Whereas most of the other female characters in EastEnders were portrayed in a somewhat more glamorous working-class way, Pauline Fowler was the exception to the rule, being the sole character to represent the "homely and domestic" side of the Beale family. As the serial progressed, the character altered from her original outline. Instead of being the jolly, warm character she was during the show's early years, she became a sombre battle-axe, hardened by a life of misery in Albert Square. Other characters refer to her as "Fowler the growler", and in the Evening Gazette she was described as "the Boadicea of battle-axes." The initial change in her demeanour is traced back to the death of her mother, Lou Beale, a fierce dowager, who ruled over her family with a "rod of iron". Following Lou's screen funeral in July 1988, Pauline retorts, "Shut up Arthur Fowler, no one interrupts Pauline Beale when she's in full flow", a line that was used similarly by Lou in the episode that preceded her own death. This parallel symbolised the transference of the family's matriarchal role from Lou to Pauline. Wendy Richard indicated that both she and show creator Julia Smith had always intended for Pauline to become like her mother, and former EastEnders executive producer John Yorke has commented on the importance of the lineage between the two characters: " endures, stoically and heroically, whatever life may throw at her, just as her mother did before her. This sense of lineage is vitally important, too. Pauline has been in the show since its start and was handed the role of matriarch on Lou Beale's death."

Early storylines

In the first episode, it is revealed that Pauline, aged 40, is pregnant with her third child. The character's pregnancy quickly became a prominent storyline within the series. Pauline, against her mother's opposition, is determined to keep the baby. The storyline was used to spread a public message on the increased risk of genetic defects in late pregnancies, with Pauline undergoing amniocentesis tests. The storyline culminates with the birth of the serial's first baby, Martin, in July 1985.

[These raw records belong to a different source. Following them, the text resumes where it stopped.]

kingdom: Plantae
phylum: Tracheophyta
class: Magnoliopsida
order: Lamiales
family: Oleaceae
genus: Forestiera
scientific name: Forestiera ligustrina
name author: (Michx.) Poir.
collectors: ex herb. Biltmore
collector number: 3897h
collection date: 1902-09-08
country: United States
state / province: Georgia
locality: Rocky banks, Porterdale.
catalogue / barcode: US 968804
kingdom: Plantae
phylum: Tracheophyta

Pauline's early storylines concentrate on family and money troubles: coping with her husband Arthur's redundancy, mental breakdown and imprisonment; eldest son Mark's delinquency; and daughter Michelle's teenage pregnancy.
In 1989, the character was used to highlight another important gynaecological health issue, fibroids. The storyline sees Pauline ignoring health problems, such as chronic fatigue, and using homoeopathic preparations rather than seeking medical assistance. Her fibroids are discovered by chance, when the character Ricky Butcher knocks her down in his Austin Mini. In the 1989 Boxing Day episode, Pauline spends time in hospital, recovering from a necessary hysterectomy. Wendy Richard has since revealed that the storyline had originally been scripted differently. Before the outcome of Pauline's illness was screened, producers had decided that the character was to be killed off with cancer. This was a decision that had been made by the show's boss, Mike Gibbon, to refresh the format by replacing some of the serial's older characters. The scriptwriters went as far as giving Pauline a mystery illness. The newly appointed executive producer, Michael Ferguson, decided to scrap the original storyline, believing that Pauline, as one of the soap's original characters, was too valuable an asset to lose. The storyline was rewritten and the character was given a different gynaecological ailment that was treatable.